Si vous connectez votre système d’éclairage Philips Hue à des produits et services de fournisseurs de l’écosystème Philips Hue et Friends of Hue, Signify partagera des informations limitées de votre compte et de votre profil avec eux. Les partenaires de l’écosystème incluent des assistants vocaux, des plateformes de maison connectée, des services tiers que vous avez ou non activés intentionnellement. La chaîne de partage peut s’allonger vite. Les services fournissent à Signify des informations sur votre utilisation des produits et des différents appareils, services tiers ou applications connectés, souvent de façon automatisée.

Signify, de son côté, affirme ne pas vendre ni louer les données personnelles. Signify ne vend pas et ne loue pas vos données personnelles. Elle ne les partage que si la loi l’exige, si l’utilisateur l’autorise, ou avec des parties agissant pour son compte. C’est mieux que rien. Ça ne répond pas à la question de fond : est-ce qu’une ampoule doit vraiment savoir à quelle heure vous dormez ?

Reprendre le contrôle : les alternatives concrètes

La bonne nouvelle, c’est que le matériel Hue reste excellent et ne vous oblige pas à rester prisonnier de l’application officielle. Home Assistant est un service domotique open-source qui offre un contrôle local et la protection de la vie privée. Soutenu par une communauté mondiale de passionnés, il tourne parfaitement sur un serveur local ou un Raspberry Pi. Les ampoules Hue se pilotent via le bridge, en local, sans un octet qui part vers Eindhoven.

Pour les plus déterminés, le projet diyHue va encore plus loin.
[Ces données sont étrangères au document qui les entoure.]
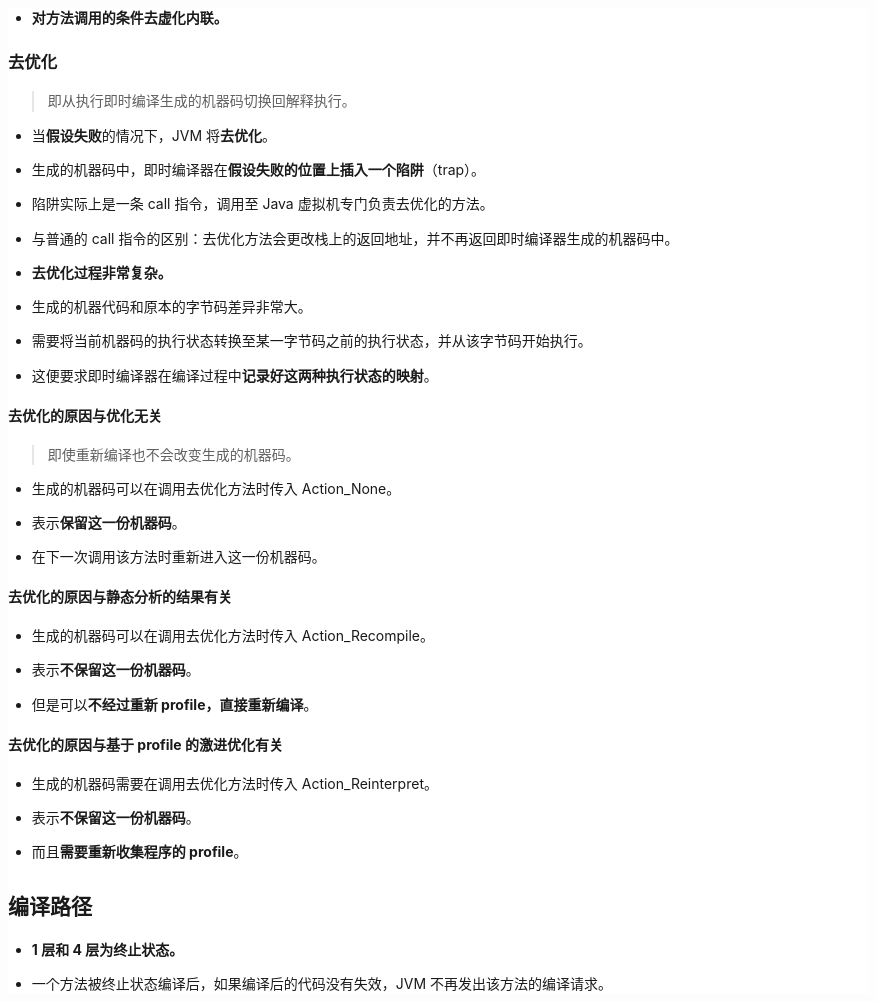 - **对方法调用的条件去虚化内联。**

### 去优化

> 即从执行即时编译生成的机器码切换回解释执行。

- 当**假设失败**的情况下，JVM 将**去优化**。

- 生成的机器码中，即时编译器在**假设失败的位置上插入一个陷阱**（trap）。

- 陷阱实际上是一条 call 指令，调用至 Java 虚拟机专门负责去优化的方法。

- 与普通的 call 指令的区别：去优化方法会更改栈上的返回地址，并不再返回即时编译器生成的机器码中。

- **去优化过程非常复杂。**

- 生成的机器代码和原本的字节码差异非常大。

- 需要将当前机器码的执行状态转换至某一字节码之前的执行状态，并从该字节码开始执行。

- 这便要求即时编译器在编译过程中**记录好这两种执行状态的映射**。

#### 去优化的原因与优化无关

> 即使重新编译也不会改变生成的机器码。

- 生成的机器码可以在调用去优化方法时传入 Action_None。

- 表示**保留这一份机器码**。

- 在下一次调用该方法时重新进入这一份机器码。

#### 去优化的原因与静态分析的结果有关

- 生成的机器码可以在调用去优化方法时传入 Action_Recompile。

- 表示**不保留这一份机器码**。

- 但是可以**不经过重新 profile，直接重新编译**。

#### 去优化的原因与基于 profile 的激进优化有关

- 生成的机器码需要在调用去优化方法时传入 Action_Reinterpret。

- 表示**不保留这一份机器码**。

- 而且**需要重新收集程序的 profile**。

## 编译路径

- **1 层和 4 层为终止状态。**

- 一个方法被终止状态编译后，如果编译后的代码没有失效，JVM 不再发出该方法的编译请求。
Il fonctionne de façon transparente avec l’application officielle Philips Hue et toutes les apps tierces qui utilisent l’API Hue. Sans abonnements, sans limites, sans tracking. Il se déploie avec Docker en quelques minutes, sur Raspberry Pi, Linux ou tout autre système supportant Python, et contrôle les appareils directement sur votre réseau local.

Le paradoxe de la situation est là, bien visible : Philips Hue dispose depuis des années d’une API locale parfaitement documentée. Quand un produit Hue est connecté à un Philips Hue Bridge, la meilleure façon d’accéder aux données de produit est d’utiliser l’interface CLIP du Philips Hue Bridge localement. Cette API locale existait avant le cloud, elle existe encore. Ce qui a changé, c’est que Signify a décidé de ne plus la promouvoir comme le chemin par défaut. Le cloud est devenu la norme commerciale, la vie privée l’exception technique.
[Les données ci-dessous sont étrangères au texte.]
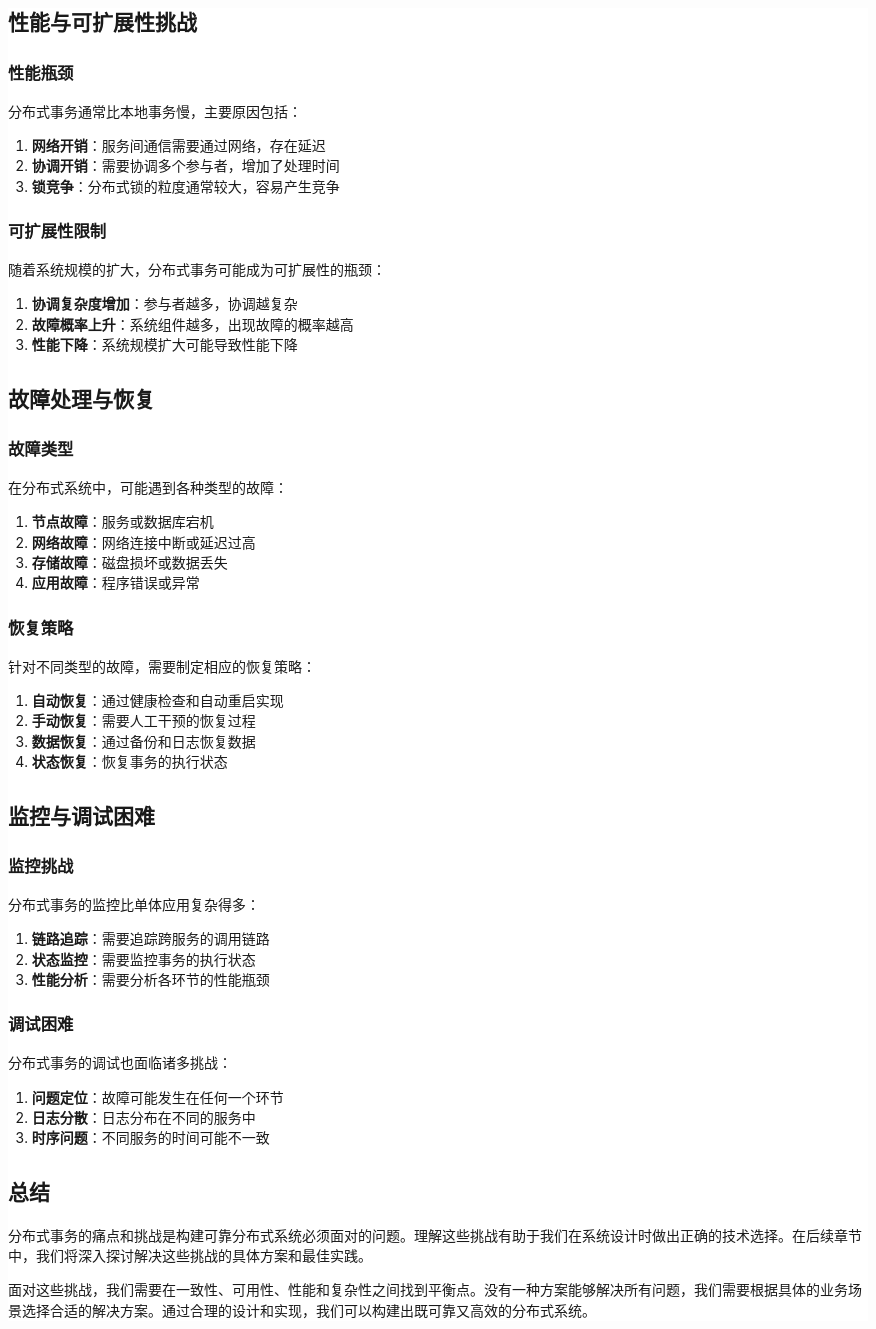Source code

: ## 性能与可扩展性挑战

### 性能瓶颈

分布式事务通常比本地事务慢，主要原因包括：

1. **网络开销**：服务间通信需要通过网络，存在延迟
2. **协调开销**：需要协调多个参与者，增加了处理时间
3. **锁竞争**：分布式锁的粒度通常较大，容易产生竞争

### 可扩展性限制

随着系统规模的扩大，分布式事务可能成为可扩展性的瓶颈：

1. **协调复杂度增加**：参与者越多，协调越复杂
2. **故障概率上升**：系统组件越多，出现故障的概率越高
3. **性能下降**：系统规模扩大可能导致性能下降

## 故障处理与恢复

### 故障类型

在分布式系统中，可能遇到各种类型的故障：

1. **节点故障**：服务或数据库宕机
2. **网络故障**：网络连接中断或延迟过高
3. **存储故障**：磁盘损坏或数据丢失
4. **应用故障**：程序错误或异常

### 恢复策略

针对不同类型的故障，需要制定相应的恢复策略：

1. **自动恢复**：通过健康检查和自动重启实现
2. **手动恢复**：需要人工干预的恢复过程
3. **数据恢复**：通过备份和日志恢复数据
4. **状态恢复**：恢复事务的执行状态

## 监控与调试困难

### 监控挑战

分布式事务的监控比单体应用复杂得多：

1. **链路追踪**：需要追踪跨服务的调用链路
2. **状态监控**：需要监控事务的执行状态
3. **性能分析**：需要分析各环节的性能瓶颈

### 调试困难

分布式事务的调试也面临诸多挑战：

1. **问题定位**：故障可能发生在任何一个环节
2. **日志分散**：日志分布在不同的服务中
3. **时序问题**：不同服务的时间可能不一致

## 总结

分布式事务的痛点和挑战是构建可靠分布式系统必须面对的问题。理解这些挑战有助于我们在系统设计时做出正确的技术选择。在后续章节中，我们将深入探讨解决这些挑战的具体方案和最佳实践。

面对这些挑战，我们需要在一致性、可用性、性能和复杂性之间找到平衡点。没有一种方案能够解决所有问题，我们需要根据具体的业务场景选择合适的解决方案。通过合理的设计和实现，我们可以构建出既可靠又高效的分布式系统。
Dans un univers où l’installation d’une application pour contrôler un objet connecté entraîne souvent la collecte de nombreuses informations personnelles à l’insu de l’utilisateur, qui ne servent pas uniquement à améliorer les services mais aussi à créer des profils publicitaires, à améliorer les algorithmes de recommandation ou à être revendues à des tiers, Philips Hue reste dans la moyenne du secteur. Ni le pire, ni le meilleur. Ce qui rend ce cas particulièrement parlant, c’est que c’était justement la marque qui avait construit sa réputation sur la discrétion et le contrôle local. Aujourd’hui, les utilisateurs les plus exigeants en matière de vie privée consacrent quelques heures à Home Assistant et récupèrent ce contrôle. Le matériel reste dans le salon. Le cloud, lui, disparaît de l’équation.